Collected data:
▬▬▬▬▬▬▬▬▬▬

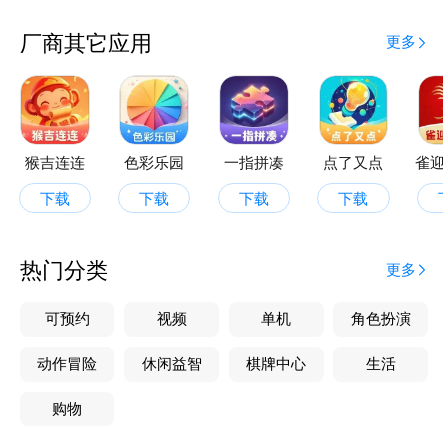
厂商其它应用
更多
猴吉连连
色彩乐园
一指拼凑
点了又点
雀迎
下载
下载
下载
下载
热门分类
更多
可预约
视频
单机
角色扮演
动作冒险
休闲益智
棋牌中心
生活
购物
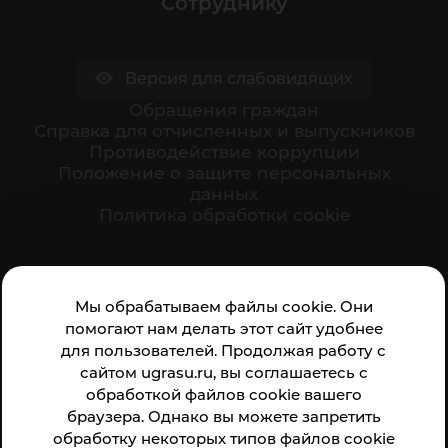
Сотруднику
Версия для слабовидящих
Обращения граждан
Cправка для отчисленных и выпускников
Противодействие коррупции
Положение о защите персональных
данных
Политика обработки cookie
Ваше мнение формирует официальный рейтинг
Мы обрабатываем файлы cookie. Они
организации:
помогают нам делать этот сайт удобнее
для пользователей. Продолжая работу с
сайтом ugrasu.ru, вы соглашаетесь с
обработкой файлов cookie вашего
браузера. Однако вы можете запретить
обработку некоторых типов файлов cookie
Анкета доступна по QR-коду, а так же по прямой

▬▬▬▬▬▬▬▬▬▬

# Assignment
Retype every line of text in the material, keeping its order and wording unchanged, and leave the pictures out.

# Answer below
厂商其它应用
更多
猴吉连连
色彩乐园
一指拼凑
点了又点
雀迎
下载
下载
下载
下载
热门分类
更多
可预约
视频
单机
角色扮演
动作冒险
休闲益智
棋牌中心
生活
购物
Сотруднику
Версия для слабовидящих
Обращения граждан
Cправка для отчисленных и выпускников
Противодействие коррупции
Положение о защите персональных
данных
Политика обработки cookie
Ваше мнение формирует официальный рейтинг
Мы обрабатываем файлы cookie. Они
организации:
помогают нам делать этот сайт удобнее
для пользователей. Продолжая работу с
сайтом ugrasu.ru, вы соглашаетесь с
обработкой файлов cookie вашего
браузера. Однако вы можете запретить
обработку некоторых типов файлов cookie
Анкета доступна по QR-коду, а так же по прямой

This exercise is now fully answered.